Она закусила губу, чтобы не застонать. «Кто знает, что еще будет», — глухо шумел в ее ушах отзвук мужниных слов.
Утром она встала с синевой под глазами, с головной болью. Хожиняк лениво бродил по усадьбе.
— За что бы взяться? Который теперь час? Скоро он прилетит?
Ядвига посмотрела на часы.
— Должен быть через полчаса. Может, мне пока к матери сбегать?
— Что ж, иди. Только скорей возвращайся, все-таки лучше в такое время дома сидеть.
Вот этого она и опасалась.

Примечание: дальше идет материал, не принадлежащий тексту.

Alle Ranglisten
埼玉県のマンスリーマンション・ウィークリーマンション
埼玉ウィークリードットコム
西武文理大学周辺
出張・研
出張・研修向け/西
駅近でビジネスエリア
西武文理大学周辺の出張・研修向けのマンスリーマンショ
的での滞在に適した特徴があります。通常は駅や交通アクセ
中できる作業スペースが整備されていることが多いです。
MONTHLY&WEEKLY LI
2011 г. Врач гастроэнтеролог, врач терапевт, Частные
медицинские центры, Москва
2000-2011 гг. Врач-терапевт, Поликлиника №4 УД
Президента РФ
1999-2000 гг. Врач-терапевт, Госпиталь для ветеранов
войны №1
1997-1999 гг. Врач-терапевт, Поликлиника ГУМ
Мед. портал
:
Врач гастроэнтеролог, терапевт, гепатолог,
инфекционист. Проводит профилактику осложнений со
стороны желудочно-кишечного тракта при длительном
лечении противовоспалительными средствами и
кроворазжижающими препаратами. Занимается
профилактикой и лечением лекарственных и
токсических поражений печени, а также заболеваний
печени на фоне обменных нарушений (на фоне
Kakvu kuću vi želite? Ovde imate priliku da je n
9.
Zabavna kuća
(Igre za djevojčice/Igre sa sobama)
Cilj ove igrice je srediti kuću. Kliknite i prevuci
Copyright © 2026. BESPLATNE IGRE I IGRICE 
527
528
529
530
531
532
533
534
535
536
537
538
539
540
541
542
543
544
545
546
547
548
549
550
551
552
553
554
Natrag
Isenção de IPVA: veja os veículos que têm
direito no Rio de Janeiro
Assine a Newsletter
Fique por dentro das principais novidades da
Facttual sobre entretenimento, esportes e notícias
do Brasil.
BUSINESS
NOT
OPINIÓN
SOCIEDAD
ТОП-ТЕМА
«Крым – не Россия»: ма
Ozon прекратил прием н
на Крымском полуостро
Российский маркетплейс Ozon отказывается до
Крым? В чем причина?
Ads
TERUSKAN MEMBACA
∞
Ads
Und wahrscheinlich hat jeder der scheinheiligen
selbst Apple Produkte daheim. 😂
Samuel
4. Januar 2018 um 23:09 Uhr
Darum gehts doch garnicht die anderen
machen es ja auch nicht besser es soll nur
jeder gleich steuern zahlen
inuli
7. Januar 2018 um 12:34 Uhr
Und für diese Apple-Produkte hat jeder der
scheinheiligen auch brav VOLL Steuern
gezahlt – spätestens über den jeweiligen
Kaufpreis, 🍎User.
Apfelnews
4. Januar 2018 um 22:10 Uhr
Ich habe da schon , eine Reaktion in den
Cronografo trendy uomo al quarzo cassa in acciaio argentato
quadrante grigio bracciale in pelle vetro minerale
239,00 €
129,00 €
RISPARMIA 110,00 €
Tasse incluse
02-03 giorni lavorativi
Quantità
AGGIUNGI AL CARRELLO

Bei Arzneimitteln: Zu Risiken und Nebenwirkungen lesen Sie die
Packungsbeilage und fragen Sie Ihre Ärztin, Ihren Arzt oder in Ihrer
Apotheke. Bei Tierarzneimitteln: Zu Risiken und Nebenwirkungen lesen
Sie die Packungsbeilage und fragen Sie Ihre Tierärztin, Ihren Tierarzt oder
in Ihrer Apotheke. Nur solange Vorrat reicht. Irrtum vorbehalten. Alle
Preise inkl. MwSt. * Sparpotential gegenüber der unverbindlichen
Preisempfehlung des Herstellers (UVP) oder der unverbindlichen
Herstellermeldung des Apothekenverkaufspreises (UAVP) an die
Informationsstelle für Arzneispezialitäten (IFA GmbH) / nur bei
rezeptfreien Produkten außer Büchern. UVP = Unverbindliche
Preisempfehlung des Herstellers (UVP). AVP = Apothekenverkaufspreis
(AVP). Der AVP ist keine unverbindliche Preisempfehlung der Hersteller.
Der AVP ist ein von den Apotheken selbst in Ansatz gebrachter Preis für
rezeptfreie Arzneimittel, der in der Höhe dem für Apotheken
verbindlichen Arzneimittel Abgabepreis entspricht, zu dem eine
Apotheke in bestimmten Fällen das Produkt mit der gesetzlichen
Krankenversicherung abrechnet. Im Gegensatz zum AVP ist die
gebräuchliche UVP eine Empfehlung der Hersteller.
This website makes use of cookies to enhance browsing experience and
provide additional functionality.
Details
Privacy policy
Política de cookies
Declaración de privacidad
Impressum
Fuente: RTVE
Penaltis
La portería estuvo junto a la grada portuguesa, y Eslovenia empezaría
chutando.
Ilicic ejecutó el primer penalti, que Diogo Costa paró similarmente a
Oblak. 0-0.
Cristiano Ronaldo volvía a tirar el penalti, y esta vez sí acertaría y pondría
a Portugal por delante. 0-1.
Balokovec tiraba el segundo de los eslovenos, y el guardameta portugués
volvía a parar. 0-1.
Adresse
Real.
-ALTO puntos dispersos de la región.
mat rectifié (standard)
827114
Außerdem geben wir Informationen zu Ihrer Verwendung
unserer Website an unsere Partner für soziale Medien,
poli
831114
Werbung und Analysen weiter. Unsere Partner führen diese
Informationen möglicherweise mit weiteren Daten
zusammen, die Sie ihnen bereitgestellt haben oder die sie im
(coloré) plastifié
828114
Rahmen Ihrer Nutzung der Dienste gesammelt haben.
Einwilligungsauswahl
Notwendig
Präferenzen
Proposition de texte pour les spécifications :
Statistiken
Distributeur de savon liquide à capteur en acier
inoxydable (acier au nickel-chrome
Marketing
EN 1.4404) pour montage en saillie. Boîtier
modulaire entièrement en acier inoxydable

Все, что угодно, только не сидеть взаперти, ничего не зная, не видя!
Она с детства помнила один случай: кто-то вскапывает грядки в огороде, — скорей всего это батрак, которого мать держала, пока она и Стефек были слишком малы, чтобы помогать как следует по хозяйству. Удар лопаты — и отваливается гладкий и лоснящийся, ровно срезанный пласт; под ним, в глубине, темный бархат кротовой шкурки. Одно движение лопаты вскрывает норку, и тотчас железо обрушивается на зверька. Парень осторожно берет двумя пальцами убитого крота и бросает на тропинку.